Clapper bridge, thought to have medieval origins, rebuilt sometime after the mid-C18, possibly circa 1807, and repaired in 2006.

MATERIALS: piers and abutments are of well-dressed herring-bone-tooled sandstone. The original bridge deck is formed from minimally-dressed large sandstone slabs.

FORM: the bridge has two, evenly spaced, tall, thin piers which are pointed towards the south, upstream side, and square ended facing the north, downstream side. The piers and abutments support large slabs forming the original deck; the edges of the deck are formed with dressed sandstone lintels into which are set iron clamps to hold timber fence posts for the fencing that forms the simple parapets to the bridge.

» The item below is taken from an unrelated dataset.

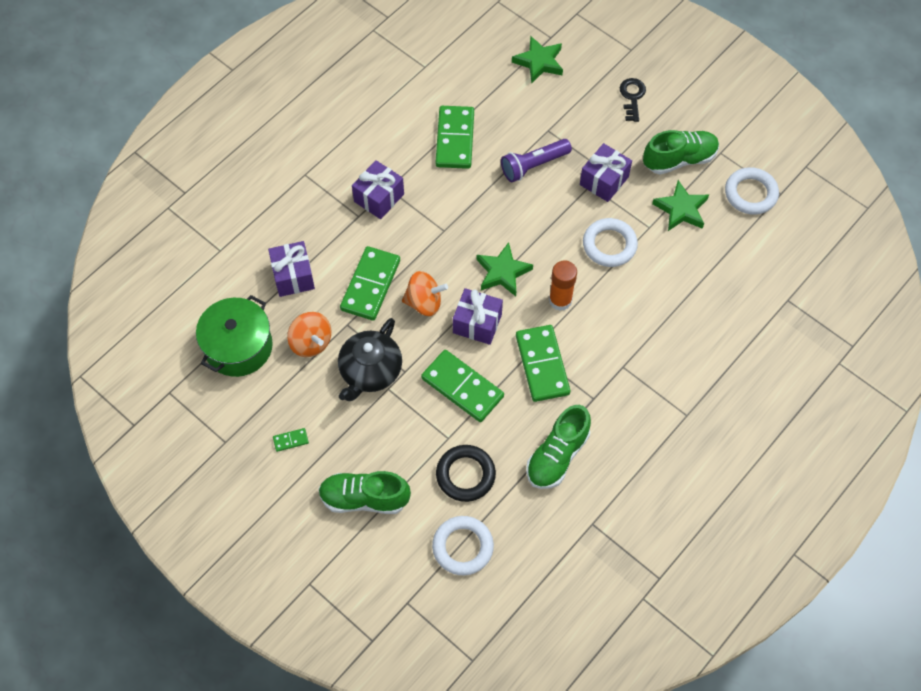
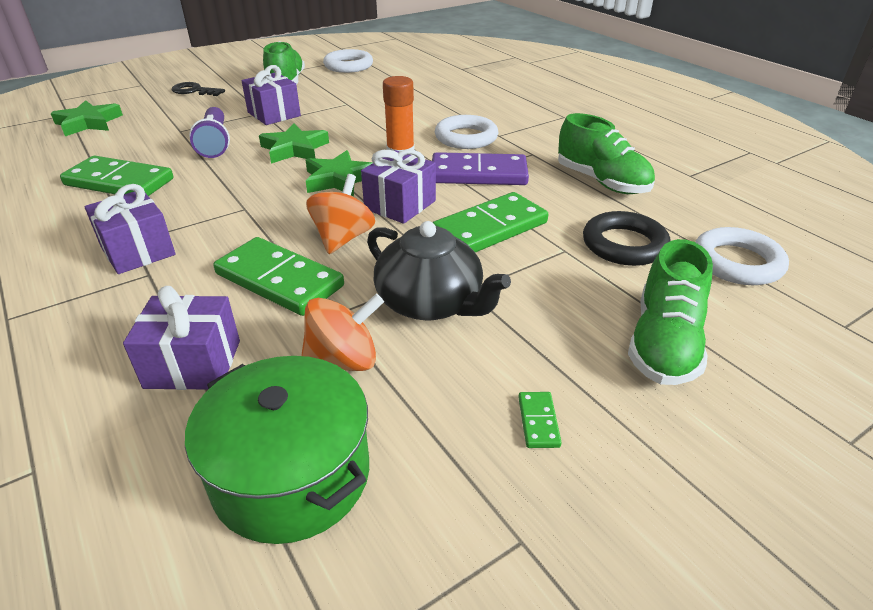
camera: 75 degrees left, 25 degrees down
green domino [516,325,571,402] -> purple domino [432,152,529,185]
white ring [583,218,638,267] -> white ring moved to [435,115,498,149]
green star [652,180,709,231] -> green star moved to [259,124,329,164]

The bridge is spanned by a reinforced concrete deck that is concealed and carries the tarmac road surface. Pursuant to s.1(5A) of the Planning (Listed Buildings and Conservation Areas) Act 1990 (‘the Act’) it is declared that the reinforced concrete deck and the overlying structure of the road are not of special architectural or historic interest.


Books and journals
Harrison, J K , Eight Centuries of Milling in North East Yorkshire, (2001), 186-187


This building is listed under the Planning (Listed Buildings and Conservation Areas) Act 1990 as amended for its special architectural or historic interest.

The listed building(s) is/are shown coloured blue on the attached map. Pursuant to s.1 (5A) of the Planning (Listed Buildings and Conservation Areas) Act 1990 (‘the Act’), structures attached to or within the curtilage of the listed building (save those coloured blue on the map) are not to be treated as part of the listed building for the purposes of the Act.